A gente deve conhecer os sinais e os códigos do lugar em que você mora e no qual trabalha. Em Brasília, principalmente se você for advogado, fuja das posses. Todo dia tem alguém tomando posse com aquelas filas intermináveis. Só vá à posse se você for o empossando ou se a sua ausência for realmente sentida pelo empossado. Não tem nada mais chato.

Quando comecei a advogar, muito jovem, usava uns cabelos enormes, óculos vermelhos e ternos desconjuntados. Iniciei logo no Supremo Tribunal.  À época, era ministro o pernambucano Djaci Falcão. Homem culto, sério e um pouco circunspecto. Certo dia, agravei de uma decisão e ele, correto que era, reconsiderou-a. O assessor, naquele período só existia um assessor, Marcos Chaves, ao bater à máquina a decisão, comentou com ele: “Ministro, o senhor está elogiando muito o advogado. O senhor não é de elogiar”. Ao que o ministrou retrucou: “Achei brilhantes os argumentos, tanto que estou voltando atrás. Quero elogiar”. E o assessor arrematou: “Este advogado é aquele dos ternos estranhos, dos óculos vermelhos e dos cabelos longos”. A resposta do ministro foi cortante, com o inconfundível sotaque pernambucano: “”Ritire” os elogios!”. Essa é a Brasília que temos que conhecer.

Quando era dono do Piantella, o melhor restaurante que já fui na vida, eu não ia nunca às posses, mas não perdia as comemorações posteriores no restaurante. Certa vez, estávamos comemorando a posse do Mauro Santayana como adido cultural em Roma, no governo Sarney. Depois de muitos vinhos, entrou um invejoso e falou alto para o empossado: “Esse é o emprego que eu pedi a Deus. Morar em Roma e trabalhar com cultura”. A resposta veio seca: “Pediu para a pessoa errada. Eu pedi para o Sarney”. Em Brasília, sempre foi mais importante estar à mesa do Piantella do que em qualquer posse. E muito mais divertido.

+===+

Instrução.
Retorne, sem nenhuma alteração, o trecho do texto sobre as posses em Brasília que começa com as palavras que contêm "Quando comecei a" e vai até "temos que conhecer.". Os dados a seguir não são necessários.

Dados fornecidos.
+===+

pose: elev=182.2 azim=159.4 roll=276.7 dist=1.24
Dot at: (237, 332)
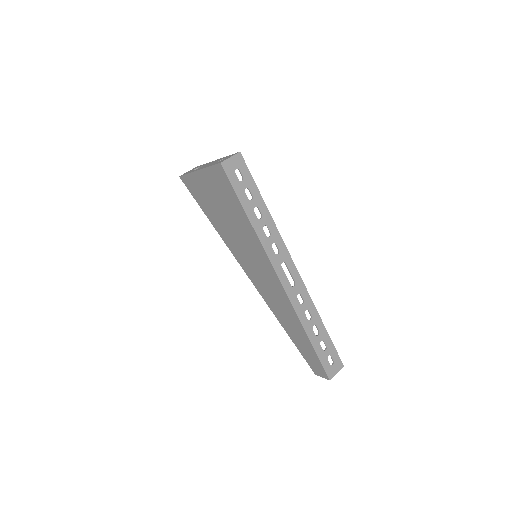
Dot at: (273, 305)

+===+

Resultado da tarefa.
Quando comecei a advogar, muito jovem, usava uns cabelos enormes, óculos vermelhos e ternos desconjuntados. Iniciei logo no Supremo Tribunal.  À época, era ministro o pernambucano Djaci Falcão. Homem culto, sério e um pouco circunspecto. Certo dia, agravei de uma decisão e ele, correto que era, reconsiderou-a. O assessor, naquele período só existia um assessor, Marcos Chaves, ao bater à máquina a decisão, comentou com ele: “Ministro, o senhor está elogiando muito o advogado. O senhor não é de elogiar”. Ao que o ministrou retrucou: “Achei brilhantes os argumentos, tanto que estou voltando atrás. Quero elogiar”. E o assessor arrematou: “Este advogado é aquele dos ternos estranhos, dos óculos vermelhos e dos cabelos longos”. A resposta do ministro foi cortante, com o inconfundível sotaque pernambucano: “”Ritire” os elogios!”. Essa é a Brasília que temos que conhecer.